When you rush, you miss things.

These manufacturers – thousands and thousands of them – are probably focusing on speed and quality, making sure these new parts from all these new vendors will work right, and not slow down production.

But there’s more to this business than speed and quality. There are regulations – Customs classifications, origin rules, package marking, free trade agreement analysis, SASO qualification…

Every time a manufacturer considers changing the sourcing of a part, there’s a host of things he needs to do.

Will the product still qualify for a CE Mark to be sold to Europe, or a UKCA mark to be sold to Britain? Will he need to notify his customers that the product no longer qualifies for Ex-Im Bank financing? Will there be royalty assists or tooling assists or customer-provided materials to declare to Customs, to ensure that there’s no violation of the Customs valuation rules?

Can he legally share the bidding documents with a new vendor, or will he need to wait for an EAR or ITAR license, to ensure that there’s no violation of the U.S. Export Controls? Will he need to change the artwork for his packaging, his gift boxes, the product’s nameplate or imprint or blistercard?

The list seems endless, and sometimes it is.

It’s tempting to blame our overgrown government for this, but it isn’t even just our government; it’s the governments of our trading partners too, in Europe and the Middle East and Mexico and Canada, that have additional rules that sometimes need to be refreshed when a product’s composition is changed.

As strange as some of these rules are, when viewed one at a time, most of them make sense.

The valuation rules are designed to ensure that all importers are assessed duties on a level playing field. The marking rules are designed to ensure that the end customer knows the origin of a product before he decides to make a purchase. The Export Controls are designed to protect national security, to reduce the proliferation of missile technology, and to fight the spread of chemical and biological weapons.

But how many importers, rushing single-mindedly to legally avoid these tariffs, have thought to implement a plan to concurrently manage these regulations? If they rush into bids or production before resolving these other regulatory issues, the compliance cost could be more than they save. Much more. Millions more.

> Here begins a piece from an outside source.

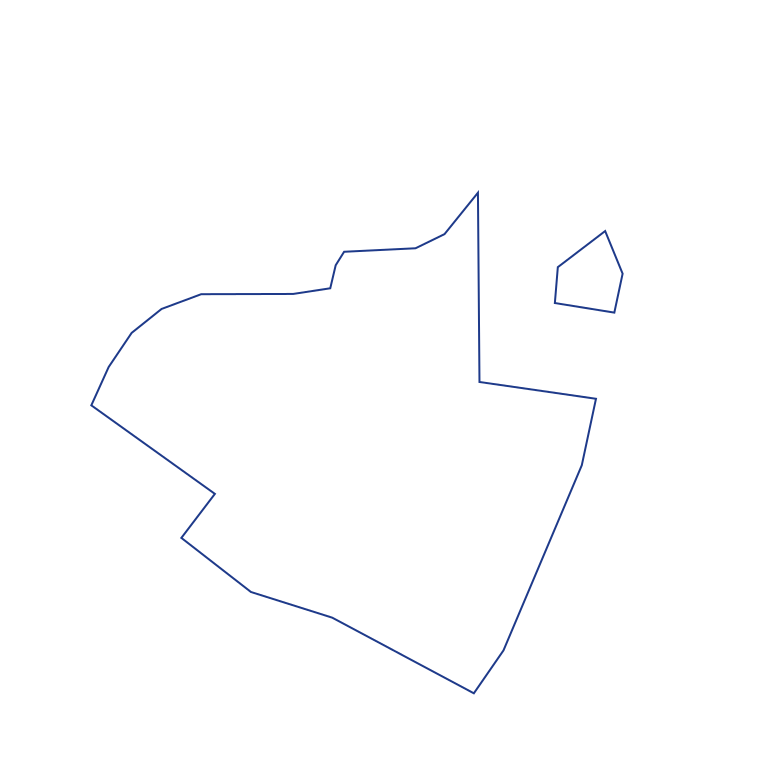 SVG path tracing the border of A'ana, rotated 122°
{"feature_id": "WSM-4985", "entity_name": "A'ana", "entity_type": "state/province", "adm_level": 1, "iso_a3": "WSM", "parent_name": "Samoa", "parent_adm1": "", "projection": "mercator", "projection_center": [-171.958, -13.906], "detail": "fine", "context": "isolated", "style": "outline", "palette": "blue", "viewbox_px": 768, "rotation_deg": 122, "n_neighbors": 0, "source": "natural_earth", "source_scale": "10m", "svg_char_len": 503}
<svg xmlns="http://www.w3.org/2000/svg" viewBox="0 0 768 768"><g transform="rotate(122 384 384)"><path d="M284.2,196.4L348.1,173.2L546.6,141.5L598.7,143.9L609.6,304.1L630.9,386.6L621.9,474.3L566.8,469.2L557.2,620.9L515.5,626.5L474.4,625.1L438.2,612.4L404.7,586.6L355.8,508.8L331.3,480.3L308.9,487.9L293.0,487.9L252.2,429.2L224.8,412.1L172.0,405.7L331.7,304.1L284.2,196.4ZM137.1,277.5L164.0,240.1L201.4,226.5L224.8,282.0L192.8,298.5L137.1,277.5Z" fill="none" stroke="#1e3a8a" stroke-width="2"/></g></svg>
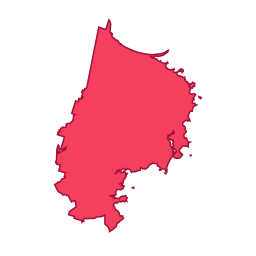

If every importer had a robust trade compliance department, they would have some protection, but most companies can’t afford such a team (or don’t think they can, anyway).

So these problems are often discovered too late, after new and incorrect boxes have been printed, after unusable parts or finished goods have gone into production, after trade secrets or controlled technology has already been shared and a prior disclosure needs to be presented to the Customs, or to State, Commerce, or Treasury.

From a business perspective, the advice is simple: get a consultant and build a plan before you start.

But from a public policy perspective, the advice is more complicated: we need to help our business community somehow, and the best way is to enable them to skip that intermediate step (first moving from Chinese vendors to other foreign vendors, while waiting for American supply to develop), by supporting lightning-fast development of new manufacturing right here in these United States.

It took generations for the USA to lose so much manufacturing to foreign shores. We can’t wait generations to get it all back.

The federal government has cut business taxes and regulations considerably. Now it’s up to the states.

The states, counties and cities need to step up, and fight the crime and blight that scares new businesses away. They need to cut the property taxes, corporate income taxes, and mandates that render their jurisdictions unaffordable for new manufacturing.

Robotics and other modern equipment can eliminate the low labor cost advantages that foreign Low Cost Countries (LCCs) have long had over us. But taxes, red tape and crime remain as barriers to entry.

And that’s something that Washington DC can’t help with; it’s up to Springfield and Chicago, Sacramento and Los Angeles, Albany and New York City.

We need a unified effort to save American manufacturing.